🤖 AI Summary
In multi-system information retrieval (IR) evaluation, multiple hypothesis testing inflates Type I error rates, undermining result reliability.
Method: This paper proposes a robustness assessment framework integrating simulated and real TREC data to systematically evaluate multiple correction methods for controlling false positives in IR settings.
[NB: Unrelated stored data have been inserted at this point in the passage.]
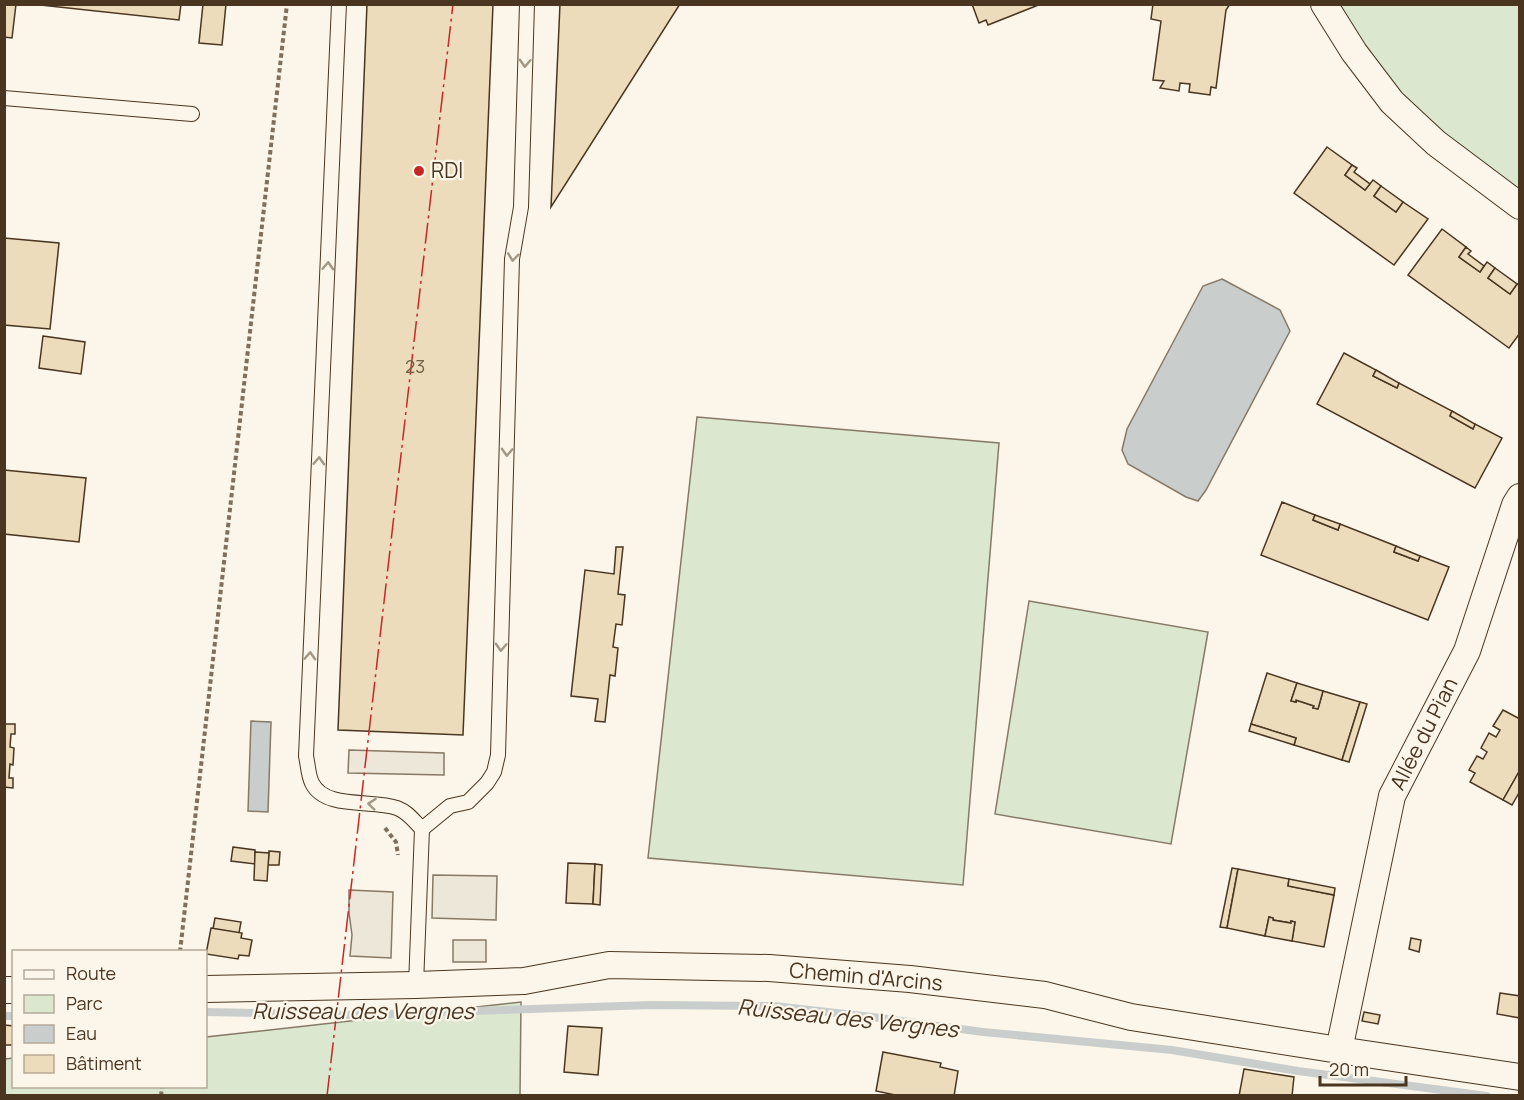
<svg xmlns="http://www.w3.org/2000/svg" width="1524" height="1100" font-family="Manrope,sans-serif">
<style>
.green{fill:#dce7d0;stroke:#887966;stroke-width:1.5}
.parking{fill:#ede7d9;stroke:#887966;stroke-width:1.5}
.water{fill:#c9cecd;stroke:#887966;stroke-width:1.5}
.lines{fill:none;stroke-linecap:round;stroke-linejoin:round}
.stream{stroke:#c9cecd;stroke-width:8}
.building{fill:#ecdcbc;stroke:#4a3520;stroke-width:1.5}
.lane-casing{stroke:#4a3520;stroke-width:16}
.street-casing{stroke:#4a3520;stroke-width:28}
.path{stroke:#7f6f5c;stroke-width:4;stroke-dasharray:4.5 3;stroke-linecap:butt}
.lane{stroke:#fbf6e9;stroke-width:14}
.street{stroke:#fbf6e9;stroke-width:26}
.power{stroke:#c62828;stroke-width:1.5;stroke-dasharray:21 4.5 3 4.5;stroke-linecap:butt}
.oneway{stroke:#a29684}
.poi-dot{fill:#c62828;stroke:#fbf6e9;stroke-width:2}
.labels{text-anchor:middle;stroke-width:4.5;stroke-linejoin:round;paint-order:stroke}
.number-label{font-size:18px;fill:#725f47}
.poi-label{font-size:21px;fill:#4a3520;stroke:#fbf6e9;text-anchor:start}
.street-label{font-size:21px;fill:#4a3520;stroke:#fbf6e9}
.water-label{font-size:22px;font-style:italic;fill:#4a3520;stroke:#fbf6e9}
</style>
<rect width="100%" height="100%" fill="#fbf6e9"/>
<!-- green -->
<g class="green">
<polygon points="1330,5 1519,5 1519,195 1425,125"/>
<polygon points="697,417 999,443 963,885 648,858"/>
<polygon points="1029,601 1208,632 1171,844 995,814"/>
<polygon points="521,1002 520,1095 5,1095 5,1059 13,1058 14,1086 206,1086 206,1037"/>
</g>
<!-- parking -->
<g class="parking">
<polygon points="349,750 444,753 444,775 348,773"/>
<polygon points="433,875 497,876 496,920 432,918"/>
<polygon points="349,890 393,892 391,958 350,956 352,935 349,913"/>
<rect x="453" y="940" width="33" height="22"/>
</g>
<!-- water -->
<g class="water">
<polygon points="1222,279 1280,310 1290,331 1206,490 1198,501 1186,497 1128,464 1122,450 1127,429 1203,286"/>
<polygon points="251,721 271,722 268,812 248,811"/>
</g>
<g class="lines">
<!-- stream -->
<g class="stream">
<polyline points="206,1012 356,1015 652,1005 774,1006 872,1017 983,1032 1172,1050 1298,1071 1487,1096"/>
<polyline points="4,1016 14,1016"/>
</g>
</g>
<!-- building -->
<g class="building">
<polygon points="4,4 16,4 12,38 4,37"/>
<polygon points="31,4 181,4 179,20"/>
<polygon points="203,4 226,4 222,45 199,43"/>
<polygon points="367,4 493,4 463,735 338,730"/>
<polygon points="560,4 680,4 551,207"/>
<polygon points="972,4 1041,4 988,25 986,20 979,23"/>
<polygon points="1153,4 1230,4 1226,10 1216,88 1211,87 1210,95 1189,92 1190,84 1180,83 1179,91 1160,88 1164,81 1153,80 1161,21 1151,19"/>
<polygon points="1327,147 1352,165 1345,175 1365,190 1373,180 1381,186 1374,196 1396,212 1403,202 1428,219 1394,265 1294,193"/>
<polygon points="1352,165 1357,168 1354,172 1370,184 1365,190 1345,175"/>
<polygon points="1381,186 1403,202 1396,212 1374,196"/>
<polygon points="1442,229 1466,247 1459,257 1480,272 1487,262 1495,268 1488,278 1510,294 1517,284 1520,285 1520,333 1509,348 1408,275"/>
<polygon points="4,238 59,243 50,329 4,325"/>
<polygon points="1466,247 1471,251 1468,254 1484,266 1480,272 1459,257"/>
<polygon points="1495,268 1517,284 1510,294 1488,278"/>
<polygon points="43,336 85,342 81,374 39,368"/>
<polygon points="1344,353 1376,370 1373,376 1397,388 1399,383 1452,411 1450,416 1473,429 1475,424 1502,438 1475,488 1317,404"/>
<polygon points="1376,370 1399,383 1397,388 1373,376"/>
<polygon points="1452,411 1475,424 1473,429 1450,416"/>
<polygon points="4,470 86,478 79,542 4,534"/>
<polygon points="1282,502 1315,515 1313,520 1338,530 1340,524 1396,546 1394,552 1418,561 1420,556 1449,567 1428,620 1261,555"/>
<polygon points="1315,515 1340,524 1338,530 1313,520"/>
<polygon points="1396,546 1420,556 1418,561 1394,552"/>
<polygon points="616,547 623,547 618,594 625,595 622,625 616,624 613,647 618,648 615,676 610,675 605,722 595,721 598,699 571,696 585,570 614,574"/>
<polygon points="1267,673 1297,683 1291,701 1296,702 1296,700 1314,706 1313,708 1318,709 1323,691 1360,702 1342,760 1294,745 1296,738 1251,724"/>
<polygon points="1297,683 1323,691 1318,709 1313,708 1314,706 1296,700 1296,702 1291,701"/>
<polygon points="1360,702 1367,704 1349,762 1342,760"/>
<polygon points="1503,710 1520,719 1520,770 1503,800 1470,782 1475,773 1469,770 1477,756 1483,759 1487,752 1481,748 1489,733 1496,737 1500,730 1493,726"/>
<polygon points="4,724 15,724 15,734 11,734 10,747 14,748 13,765 10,764 9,778 13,778 13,788 4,787"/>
<polygon points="1251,724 1296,738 1294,745 1249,731"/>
<polygon points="1520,770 1520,791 1512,805 1503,800"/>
<polygon points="233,847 255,850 255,864 231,861"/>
<polygon points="269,851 280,852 279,865 268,865"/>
<polygon points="255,852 269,853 267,881 254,880"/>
<polygon points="568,863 595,864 593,904 566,903"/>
<polygon points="595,864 602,865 600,905 593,904"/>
<polygon points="1232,868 1238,869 1227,928 1220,927"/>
<polygon points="1238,869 1289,879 1288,886 1334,895 1324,947 1292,941 1295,922 1291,921 1291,923 1273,920 1273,918 1269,917 1265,936 1227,928"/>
<polygon points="1289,879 1335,888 1334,895 1288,886"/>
<polygon points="1269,917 1273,918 1273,920 1291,923 1291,921 1295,922 1292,941 1265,936"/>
<polygon points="215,918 241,922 239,933 213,929"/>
<polygon points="211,928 242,933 241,938 252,940 249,956 239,955 238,959 206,954"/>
<polygon points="1411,938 1421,940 1419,952 1409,949"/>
<polygon points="1500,993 1520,996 1520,1018 1497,1014"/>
<polygon points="1364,1012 1380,1015 1378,1024 1362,1021"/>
<polygon points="4,1025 14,1026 14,1045 4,1045"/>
<polygon points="568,1026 602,1028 598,1075 564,1072"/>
<polygon points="883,1052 941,1063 940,1067 958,1071 954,1096 900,1096 876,1091"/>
<polygon points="1244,1069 1294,1077 1292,1096 1239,1096"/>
</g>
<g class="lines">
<!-- lane casing -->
<g class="lane-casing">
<g id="lane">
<path d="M 339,4 L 306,756 C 308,764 308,775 312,783 C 325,810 373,799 397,808 C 408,812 414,821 422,829 L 416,985"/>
<polyline points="4,98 192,114"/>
<polyline points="422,829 450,806 468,802 487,783 494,772 498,755 512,259 521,207 527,4"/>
</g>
</g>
<!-- street casing -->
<g class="street-casing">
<g id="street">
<polyline points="1324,4 1354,52 1392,102 1436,143 1520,206"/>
<polyline points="206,989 416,985 524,981 609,965 769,968 910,979 1045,995 1131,1017 1339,1050 1520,1077"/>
<polyline points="4,990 14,990"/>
<polyline points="1339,1050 1392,796 1467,651 1515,505 1520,497"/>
</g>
</g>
<!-- path -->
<g class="path">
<polyline points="385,828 396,842 398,855"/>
<polyline points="180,952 287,4"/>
<polyline points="161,1096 162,1086"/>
</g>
<!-- lane -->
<use href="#lane" class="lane"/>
<!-- street -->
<use href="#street" class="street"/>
<!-- power -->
<polyline class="power" points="327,1096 453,4"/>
</g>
<!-- one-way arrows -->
<defs><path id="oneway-chevron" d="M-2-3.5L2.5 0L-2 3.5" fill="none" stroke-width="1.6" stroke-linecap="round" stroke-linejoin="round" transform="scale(1.5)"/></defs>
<g class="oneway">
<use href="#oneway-chevron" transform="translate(525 63) rotate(92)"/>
<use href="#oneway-chevron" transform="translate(513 257) rotate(97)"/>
<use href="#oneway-chevron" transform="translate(328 266) rotate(-87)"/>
<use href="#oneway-chevron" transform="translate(507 452) rotate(92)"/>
<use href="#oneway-chevron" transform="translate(319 461) rotate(-87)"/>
<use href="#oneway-chevron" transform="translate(501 647) rotate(92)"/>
<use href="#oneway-chevron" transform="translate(310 656) rotate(-87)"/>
<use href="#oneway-chevron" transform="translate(372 804) rotate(-174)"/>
</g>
<!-- markers -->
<circle class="poi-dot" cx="419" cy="171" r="6"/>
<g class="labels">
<!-- number labels -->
<g class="number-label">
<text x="415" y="373">23</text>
</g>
<!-- poi labels -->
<g class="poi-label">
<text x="431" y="178">RDI</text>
</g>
<!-- street labels -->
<g class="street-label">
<text transform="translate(1424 734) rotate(-63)" y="7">Allée du Pian</text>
<text transform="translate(866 977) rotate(5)" y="7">Chemin d'Arcins</text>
</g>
<!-- water labels -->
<g class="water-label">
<text x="363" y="1019">Ruisseau des Vergnes</text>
<text transform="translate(848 1018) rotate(6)" y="8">Ruisseau des Vergnes</text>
</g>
</g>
<!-- border -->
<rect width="1524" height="1100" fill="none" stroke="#4a3520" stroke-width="12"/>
<!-- legend -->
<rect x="12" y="950" width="195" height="138" fill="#fbf6e9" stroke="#b4a999" stroke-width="1.5"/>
<rect x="24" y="970" width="30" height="9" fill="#fbf6e9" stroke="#b4a999" stroke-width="1.5"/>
<text x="66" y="980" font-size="18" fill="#4a3520">Route</text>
<rect x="24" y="995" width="30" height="18" fill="#dce7d0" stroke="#b4a999" stroke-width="1.5"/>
<text x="66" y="1010" font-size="18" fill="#4a3520">Parc</text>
<rect x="24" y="1025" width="30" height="18" fill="#c9cecd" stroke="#b4a999" stroke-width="1.5"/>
<text x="66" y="1040" font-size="18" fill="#4a3520">Eau</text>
<rect x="24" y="1055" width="30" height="18" fill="#ecdcbc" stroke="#b4a999" stroke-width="1.5"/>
<text x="66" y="1070" font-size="18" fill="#4a3520">Bâtiment</text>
<!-- scale -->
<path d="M1320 1076v9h86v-9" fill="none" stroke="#4a3520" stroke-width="3"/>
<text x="1329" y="1076" font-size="18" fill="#4a3520" stroke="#fbf6e9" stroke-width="4.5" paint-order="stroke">20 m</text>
</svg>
Contribution/Results: It presents the first empirical comparison of various multiple-comparison correction techniques—assessing both Type I error control and statistical power—under realistic IR conditions. Results show that the Wilcoxon signed-rank test combined with Benjamini–Hochberg (BH) false discovery rate (FDR) correction achieves optimal performance: it strictly maintains the nominal significance level (i.e., controls Type I error at the target rate) while delivering the highest statistical power across typical sample sizes. The framework establishes a reproducible, high-reliability statistical validation paradigm for multi-system IR evaluation, significantly enhancing result credibility and decision robustness.
📝 Abstract
Null Hypothesis Significance Testing is the extit{de facto} tool for assessing effectiveness differences between Information Retrieval systems. Researchers use statistical tests to check whether those differences will generalise to online settings or are just due to the samples observed in the laboratory. Much work has been devoted to studying which test is the most reliable when comparing a pair of systems, but most of the IR real-world experiments involve more than two. In the multiple comparisons scenario, testing several systems simultaneously may inflate the errors committed by the tests. In this paper, we use a new approach to assess the reliability of multiple comparison procedures using simulated and real TREC data. Experiments show that Wilcoxon plus the Benjamini-Hochberg correction yields Type I error rates according to the significance level for typical sample sizes while being the best test in terms of statistical power.